- **Description of the task**: Go through the entries below and pick out every line with "significant".

- **Recorded data**:
============
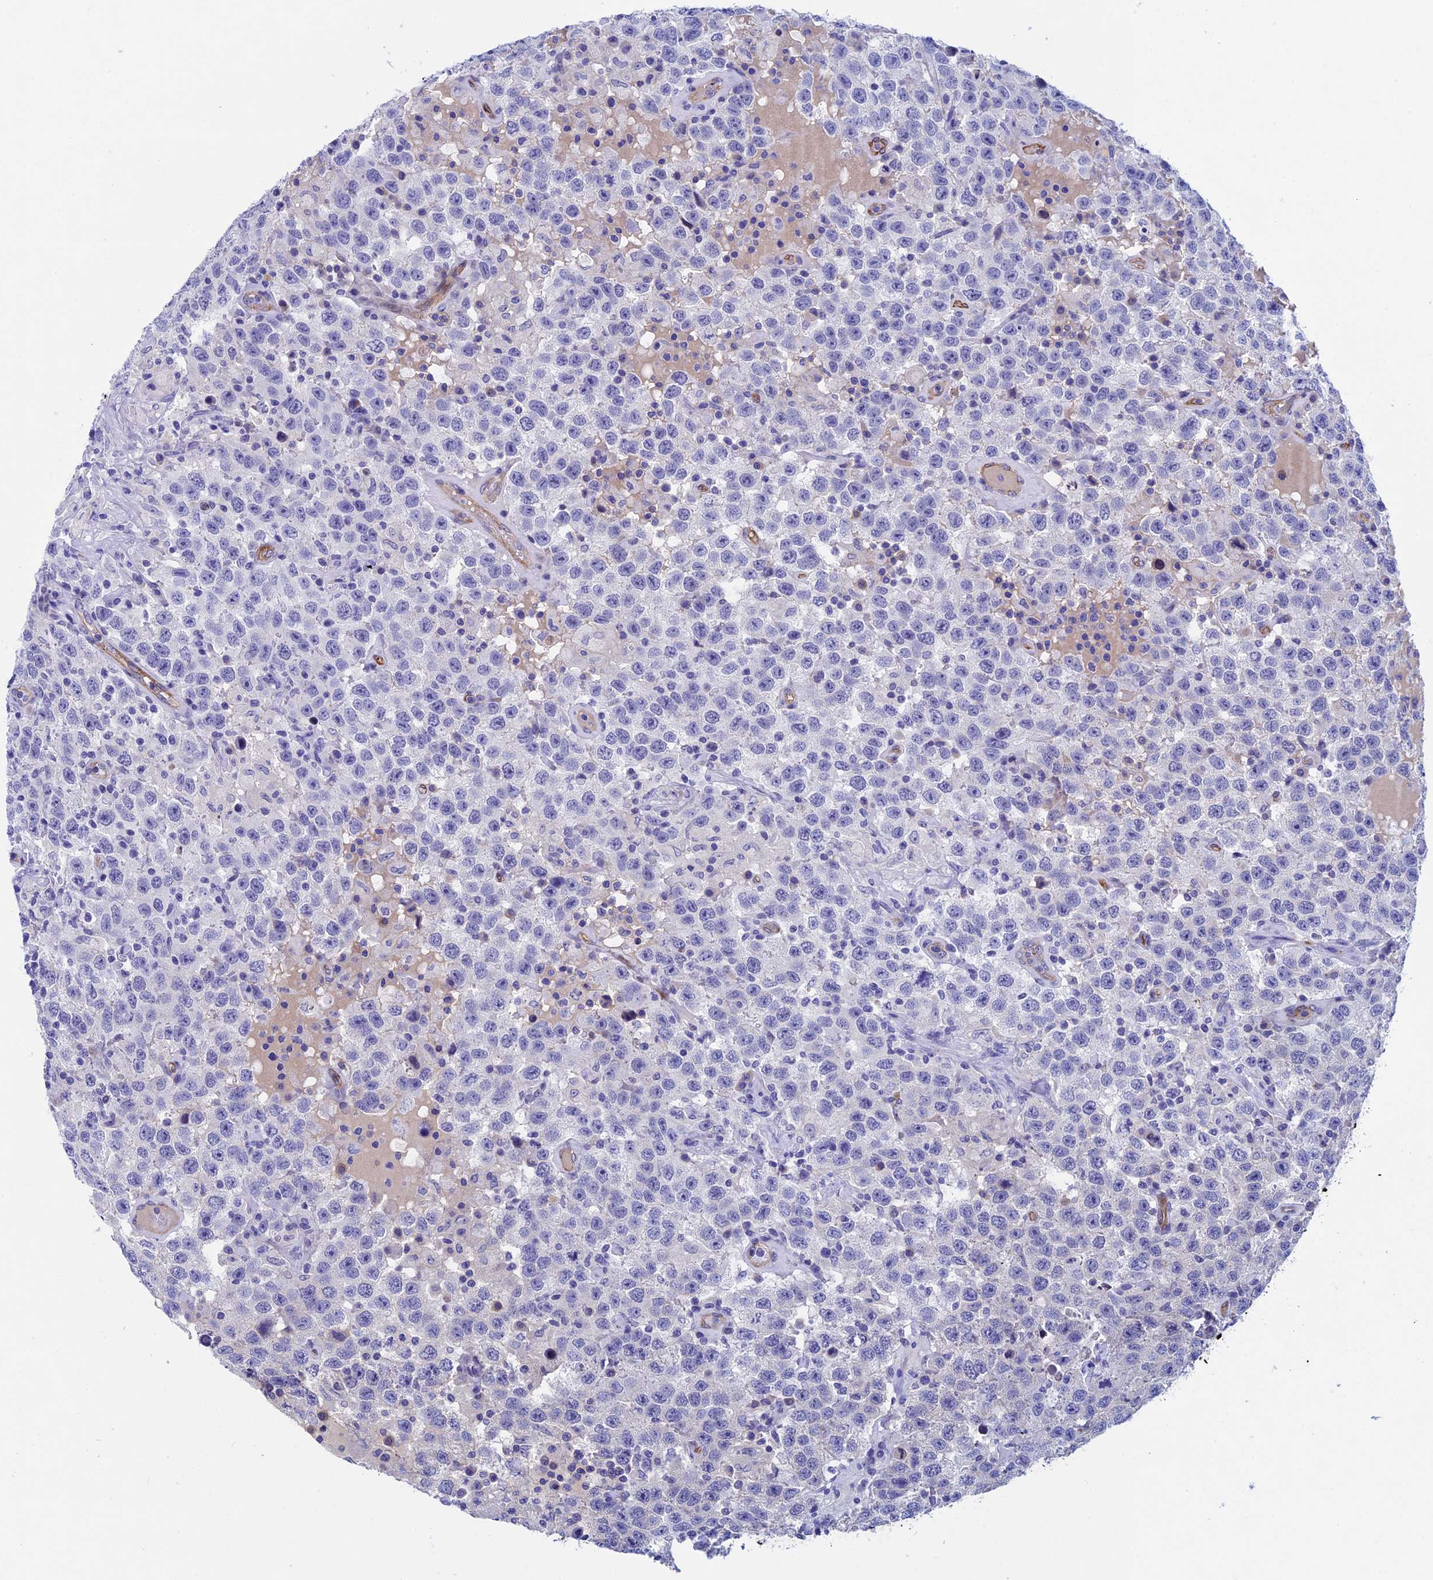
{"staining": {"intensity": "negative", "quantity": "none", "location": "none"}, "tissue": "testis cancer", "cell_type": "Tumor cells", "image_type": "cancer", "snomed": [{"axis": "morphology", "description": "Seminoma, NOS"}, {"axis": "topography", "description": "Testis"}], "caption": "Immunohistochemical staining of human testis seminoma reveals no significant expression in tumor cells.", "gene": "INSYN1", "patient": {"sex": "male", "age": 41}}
============
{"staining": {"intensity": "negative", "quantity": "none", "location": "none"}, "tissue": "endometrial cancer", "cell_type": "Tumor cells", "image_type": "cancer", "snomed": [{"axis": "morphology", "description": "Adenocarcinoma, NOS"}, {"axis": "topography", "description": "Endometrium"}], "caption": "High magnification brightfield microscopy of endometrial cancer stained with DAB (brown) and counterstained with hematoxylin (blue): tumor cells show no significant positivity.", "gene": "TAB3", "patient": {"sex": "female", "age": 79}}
============
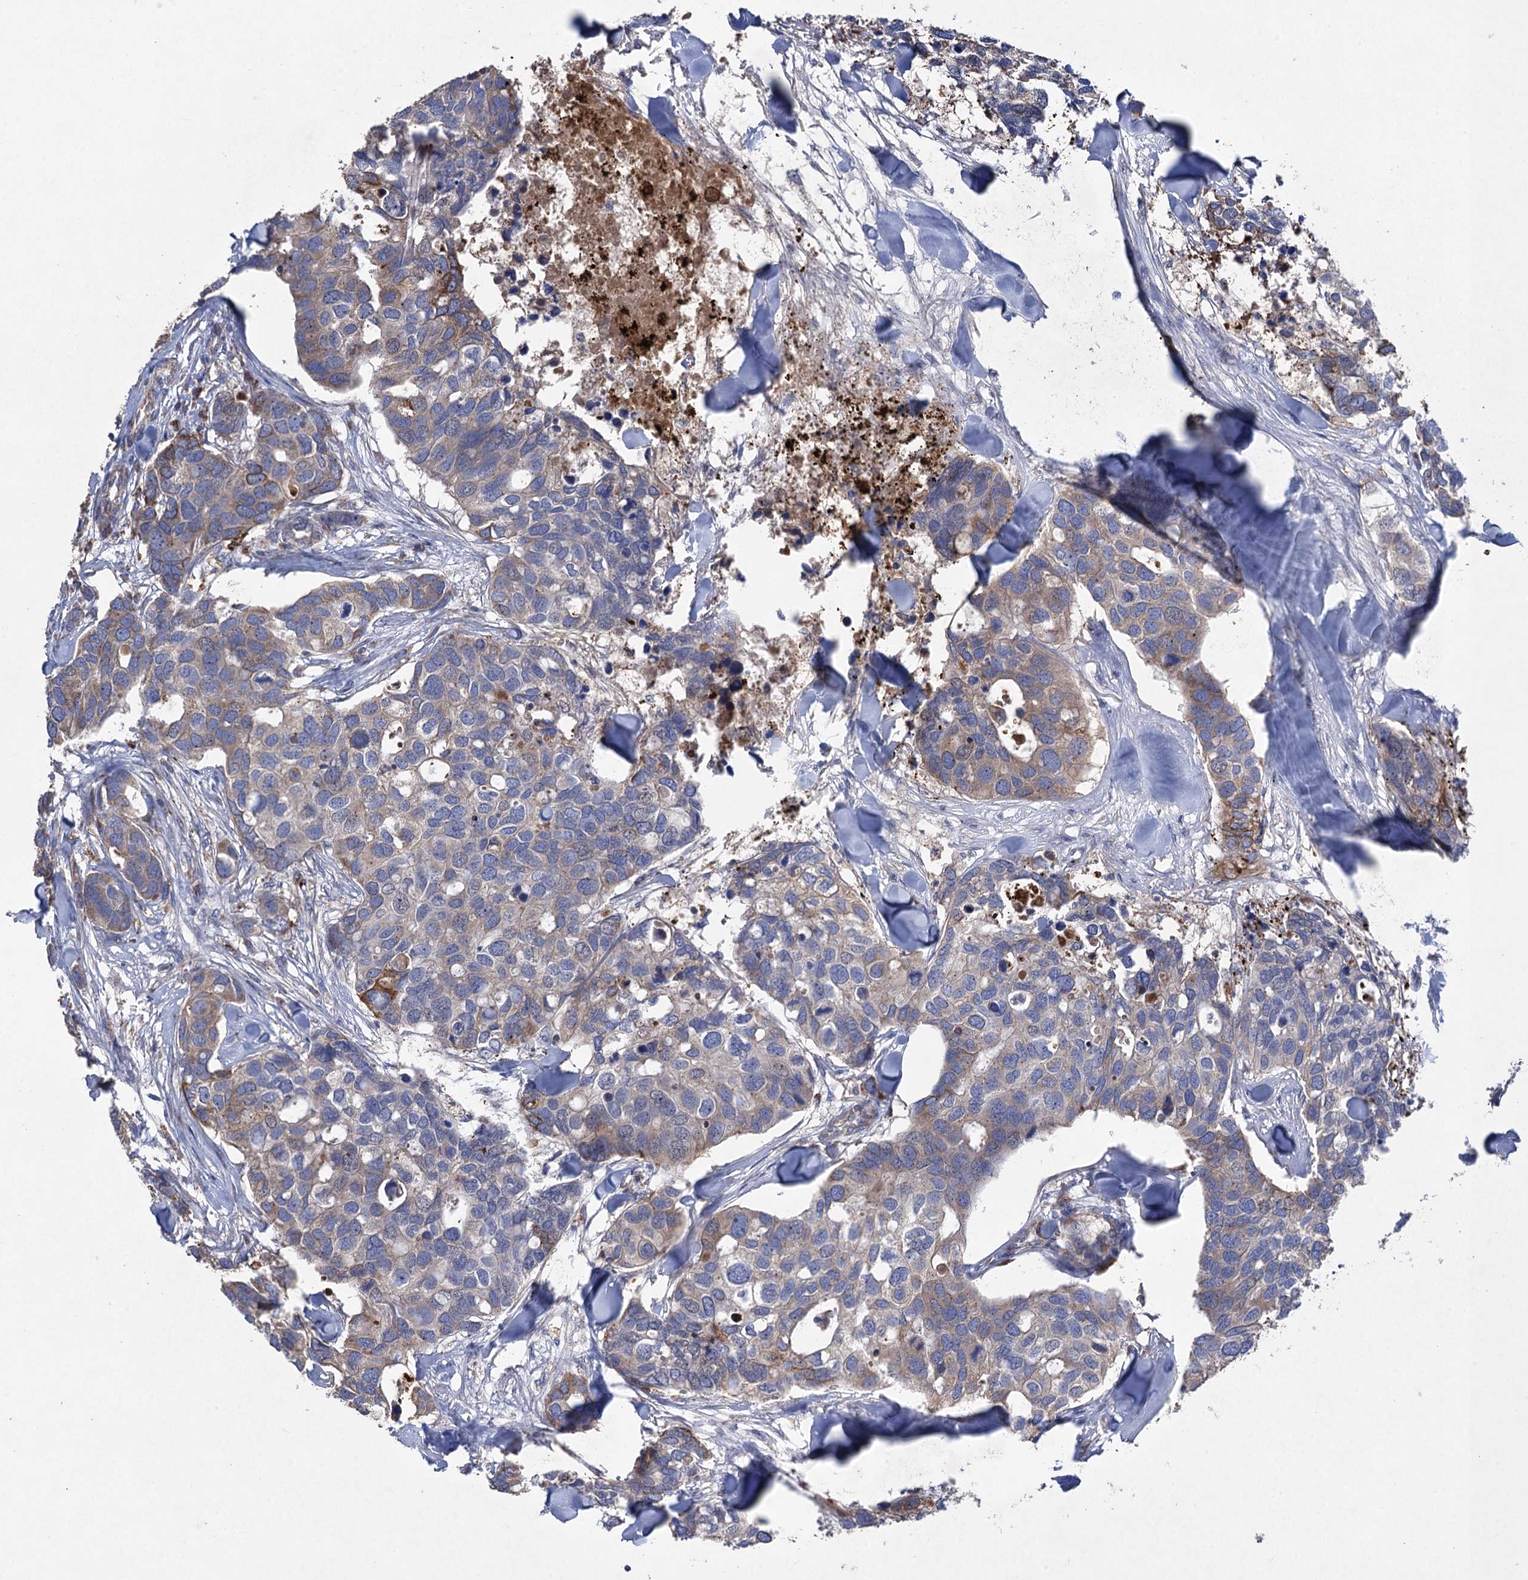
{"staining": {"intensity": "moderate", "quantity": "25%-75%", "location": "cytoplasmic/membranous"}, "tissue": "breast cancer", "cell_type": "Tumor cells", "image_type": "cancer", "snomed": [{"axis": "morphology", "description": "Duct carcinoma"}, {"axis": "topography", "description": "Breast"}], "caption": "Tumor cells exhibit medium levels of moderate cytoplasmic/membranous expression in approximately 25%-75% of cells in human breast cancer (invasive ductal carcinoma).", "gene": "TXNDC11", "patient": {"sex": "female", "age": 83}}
============
- **Reply to the exercise**:
{"staining": {"intensity": "negative", "quantity": "none", "location": "none"}, "tissue": "testis cancer", "cell_type": "Tumor cells", "image_type": "cancer", "snomed": [{"axis": "morphology", "description": "Seminoma, NOS"}, {"axis": "topography", "description": "Testis"}], "caption": "Immunohistochemical staining of human testis seminoma reveals no significant expression in tumor cells.", "gene": "INSYN1", "patient": {"sex": "male", "age": 41}}
{"staining": {"intensity": "negative", "quantity": "none", "location": "none"}, "tissue": "endometrial cancer", "cell_type": "Tumor cells", "image_type": "cancer", "snomed": [{"axis": "morphology", "description": "Adenocarcinoma, NOS"}, {"axis": "topography", "description": "Endometrium"}], "caption": "High magnification brightfield microscopy of endometrial cancer stained with DAB (brown) and counterstained with hematoxylin (blue): tumor cells show no significant positivity.", "gene": "TAB3", "patient": {"sex": "female", "age": 79}}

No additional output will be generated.